Come with me for an adventure beyond the heights of the moon, a journey where time and space captivate the airways of imagination. I can’t give a name or a specific place but the story is true.
Come with me as I take you where color is a sparkling porcelain rabbit and small rooms accept monsters. The apartment is not hidden. It looms open and ever-present in an old city. Passersby barely glance, never knowing what is inside.
Last week, I went inside, knowing there would be treasures — but not how many treasures. He opened the door for me and it was like entering an Egyptian tomb filled with priceless, ornate vessels and stunning oddities.
Walking in from the entry hall, I was greeted with sunlight and a visual transformation as I saw the small living arena that was filled with stuff — from Victorian table settings, to early English tapestries and even a chair with sable arm-rests.
The walk-paths were clear, clean and inviting. There might have been “stuff” floor to ceiling but this wasn’t a hoarding show. In fact, just the opposite. It was like an antique shop pulled right from downtown Manhattan or a Rockefeller townhouse, or right from a movie set about the rich and famous.

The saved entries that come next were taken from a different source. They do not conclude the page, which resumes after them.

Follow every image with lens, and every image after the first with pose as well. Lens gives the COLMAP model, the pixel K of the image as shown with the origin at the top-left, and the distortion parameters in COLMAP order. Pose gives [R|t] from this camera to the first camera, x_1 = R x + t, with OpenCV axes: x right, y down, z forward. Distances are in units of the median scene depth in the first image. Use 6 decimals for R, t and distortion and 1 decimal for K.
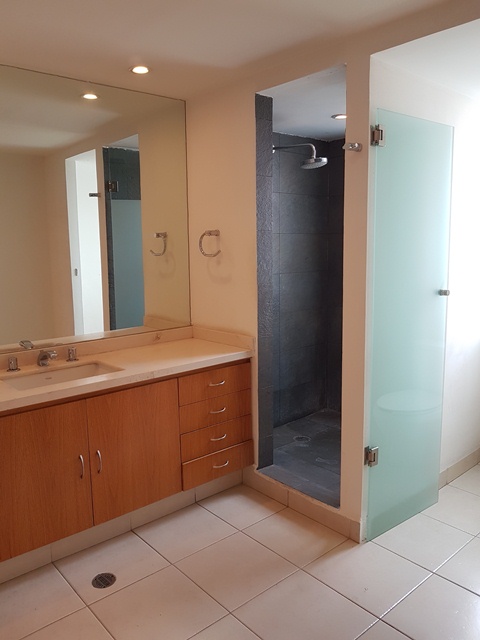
lens RADIAL K [[507.9, 0, 238.5], [0, 507.9, 318.9], [0, 0, 1]] dist [-0.003948, -0.000705]
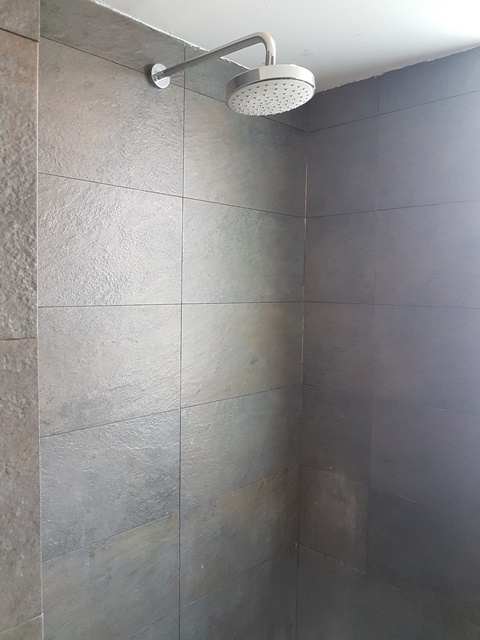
lens RADIAL K [[507.9, 0, 240.7], [0, 507.9, 320.4], [0, 0, 1]] dist [-0.003948, -0.000705]
pose [[0.996486, 0.024398, 0.080128, 0.091025], [-0.018293, 0.996936, -0.076058, -0.122605], [-0.081738, 0.074325, 0.993879, 0.595387]]
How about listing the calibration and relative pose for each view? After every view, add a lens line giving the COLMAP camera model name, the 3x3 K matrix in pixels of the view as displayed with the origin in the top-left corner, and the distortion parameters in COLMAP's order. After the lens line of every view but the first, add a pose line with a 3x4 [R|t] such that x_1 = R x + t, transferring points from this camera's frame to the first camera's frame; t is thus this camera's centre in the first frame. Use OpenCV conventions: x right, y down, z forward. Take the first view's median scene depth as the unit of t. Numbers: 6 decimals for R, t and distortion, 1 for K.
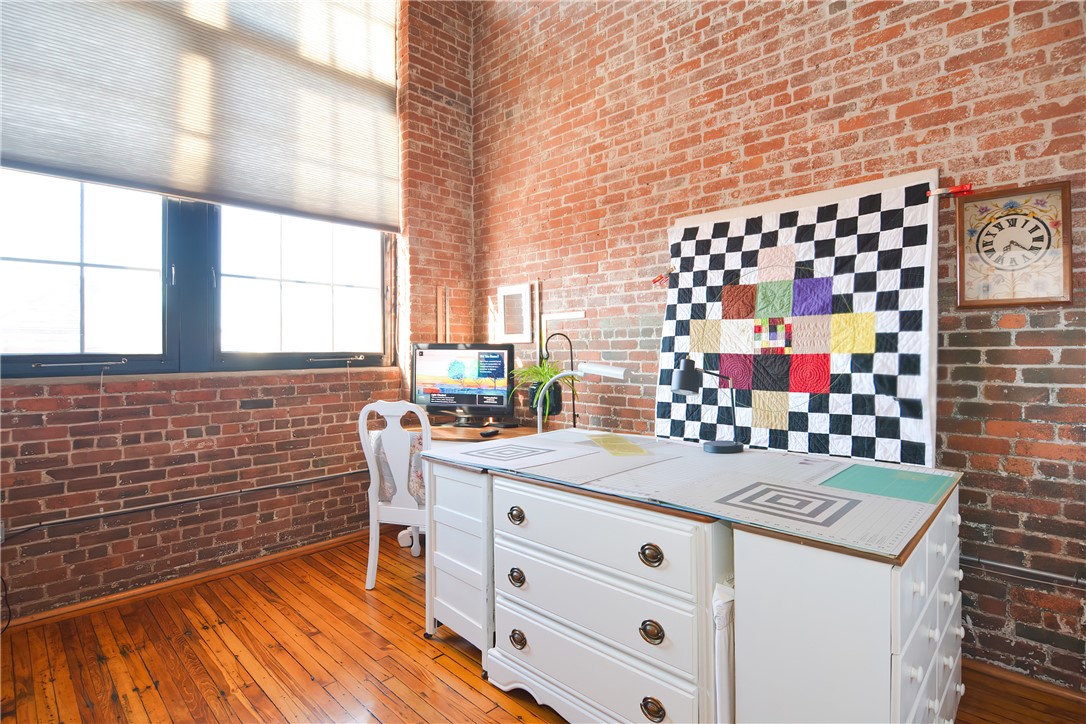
lens RADIAL K [[537.0, 0, 540.8], [0, 537.0, 349.0], [0, 0, 1]] dist [-0.015251, -0.011138]
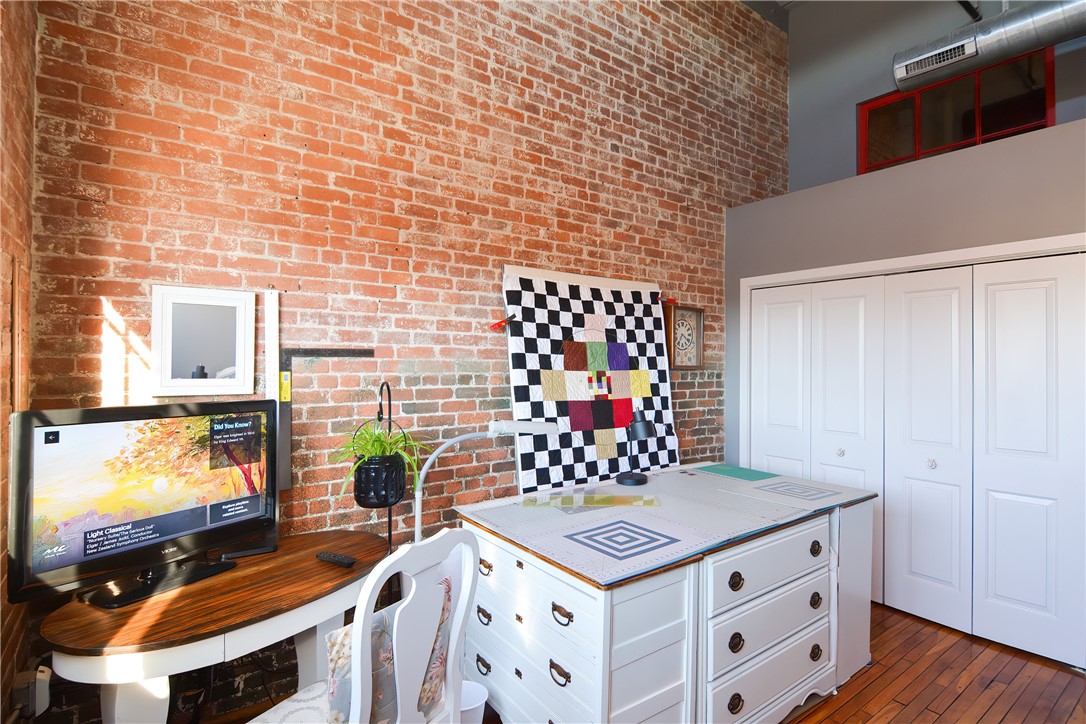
lens RADIAL K [[543.8, 0, 557.6], [0, 543.8, 359.4], [0, 0, 1]] dist [-0.002808, -0.013103]
pose [[0.144472, 0.010385, 0.989454, -0.752527], [-0.010722, 0.999903, -0.008929, -0.064454], [-0.989451, -0.009319, 0.144569, 0.803613]]
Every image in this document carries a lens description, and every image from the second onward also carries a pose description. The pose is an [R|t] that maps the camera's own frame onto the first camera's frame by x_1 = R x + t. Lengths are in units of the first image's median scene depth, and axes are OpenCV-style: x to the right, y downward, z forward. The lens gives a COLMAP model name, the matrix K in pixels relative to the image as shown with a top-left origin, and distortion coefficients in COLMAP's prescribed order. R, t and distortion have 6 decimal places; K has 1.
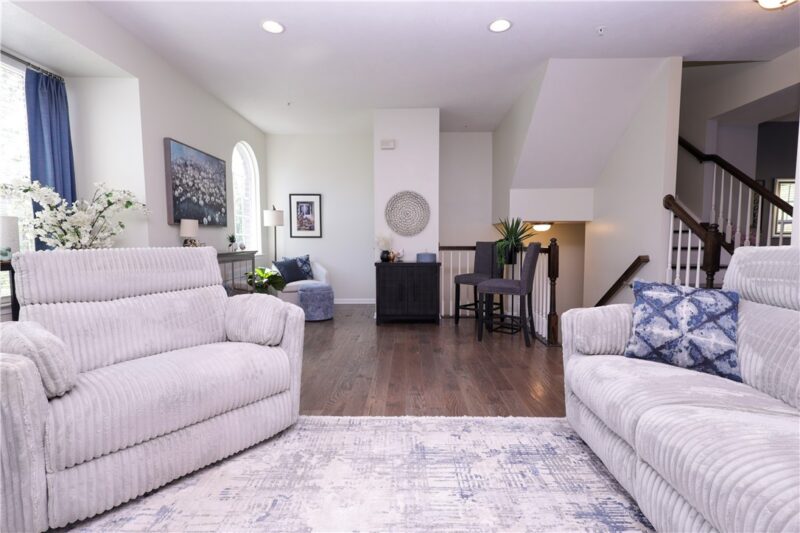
lens RADIAL K [[373.5, 0, 402.9], [0, 373.5, 263.5], [0, 0, 1]] dist [0.019410, 0.000164]
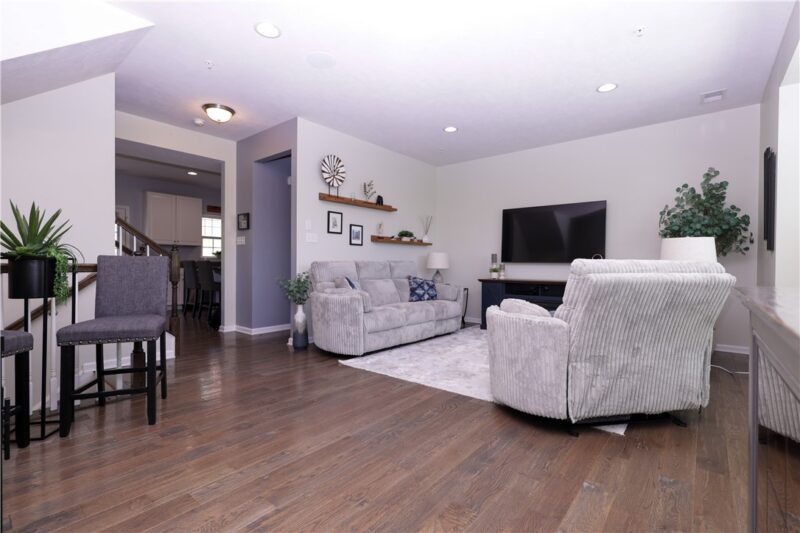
lens RADIAL K [[373.5, 0, 402.9], [0, 373.5, 263.5], [0, 0, 1]] dist [0.019410, 0.000164]
pose [[-0.766045, 0.018373, 0.642524, -0.700835], [0.027447, 0.999615, 0.004140, -0.056549], [-0.642200, 0.020807, -0.766254, 1.668921]]
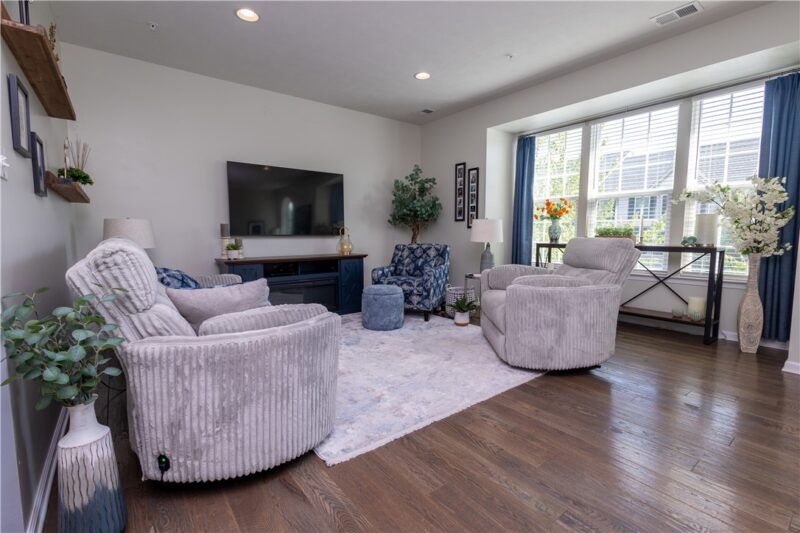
lens RADIAL K [[373.5, 0, 402.9], [0, 373.5, 263.5], [0, 0, 1]] dist [0.019410, 0.000164]
pose [[-0.804053, 0.068393, -0.590611, 0.614806], [0.005206, 0.994134, 0.108033, -0.090972], [0.594535, 0.083789, -0.799692, 1.319704]]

How did I get here on this day? I had known him for a long time, maybe 10 years, and he helped with several art gallery projects, like hanging the exhibit for the Dee Dee Beckley’s vintage and antique commercial bag collection. I’d heard this fellow was a reputable New York designer at one time. He often donated his time for various Bremerton projects.
Then one day, I stopped at a local thrift shop and there he was. I was immediately greeted as he showed me an original oil painting he just purchased. It could have been well worth several thousand dollars.
I finished perusing the thrift shop and headed to Bremerton when I saw him walking down the road with painting in tow. I gave him a ride that day, and that is why I got an invite to come and see his treasures.
Unfortunately I couldn’t stay long that initial day when I gave him a ride home. Upon leaving, I knew the imagery would be haunting, as if calling me back.
Then the next week, like magic, he attended a gallery walk, saw me and gave assurance that I was welcome to visit again.
“Can I interview you and take pictures?” I asked, and our smiles radiated as if that would be the most fun thing in the world.
There I was, entering yet again. I put both hands tightly to my mouth, looking around with delight as if I were seeing everything for the first time. Oh my, flower arrangements were throughout the one-bedroom apartment — so gorgeous, vibrant, flailing and tall as if they were greeters.
“Can we sit down and talk, and can you tell me how your design career started?” I said. He moved a large, ceramic cat, thus providing a little table space for us.
It was New York, he said; Manhattan’s Fifth Avenue, to be specific. He was a designer in a florist shop, with a barber shop in the back where he would occasionally run into Jackie O with little Bobby.
Impressed, my eyes widened in awe. He kind of laughed as he continued telling me that actually Rose was his client. (And that being Rose Kennedy). He went into detail about her design venues, which went way beyond my comprehension.
Now my head was bobbing as I said, “It is very hard to visualize such elegance.”
I think it amused him that I was so excited about hearing the stories.
“From New York, my career continued in San Francisco, where I completed many floral projects for Mrs. Roth,” he continued.
“‘The’ Roth family — Ghirardelli Chocolates and Matson shipping line?” I asked. Answer, yes.
I asked if I could take some pictures and he said to just make myself at home — which I did, like a child in a candy shop. Everything was like jazz. I learned that compositional presentation from artist Augusta Asberry, as she painted African dancers. It means having a lot of precious things close together that move as one in a jazz beat.
Truthfully I didn’t know where to begin. I stood looking out at a view that most would pay a fortune to have. At that moment, I thought of backing out of the project, for I found it difficult to explain what I was exposed to, like one table piled with treasures. Where to start?
“That’s a Sheraton tilt-leg, lift-top Mahogany table,” he said. “Probably a $15,000 value.”
Really impressive were two large floral arrangements, out of the many.
On the centrally located table, there was a humongous arrangement that in any other world would be called obnoxious in a one-bedroom apartment, but here, a breath-of-fresh-air and welcoming — exotic flowers that I am sure wanted to kiss me.
There was a splendid, midcentury modern hutch filled with Asian porcelain. There was a big, big draped tapestry robe with attached bright bows and flowing ribbons. There were small decorative vessels and plates and walls displaying masks, paintings, carvings and textiles.
I slowly walked around taking in as much as I could, wondering how many other homes in Bremerton hide treasures like this — people who take delight in living with and appreciating an enormous amount of color, art, flowers, antiques and novelties. We may never know.
It wasn’t that there was an extreme amount of stuff (there certainly was), it wasn’t that the stuff was all that valuable (but most was), but it was the entire performance with the visuals, background music and stories. A performance piece at its best.
Oh, so quietly, come with me, come visit mysterious places where unexpected treasures are preserved in ordinary homes and apartments, and let us persuade more to share their hoards of treasures in well designed settings.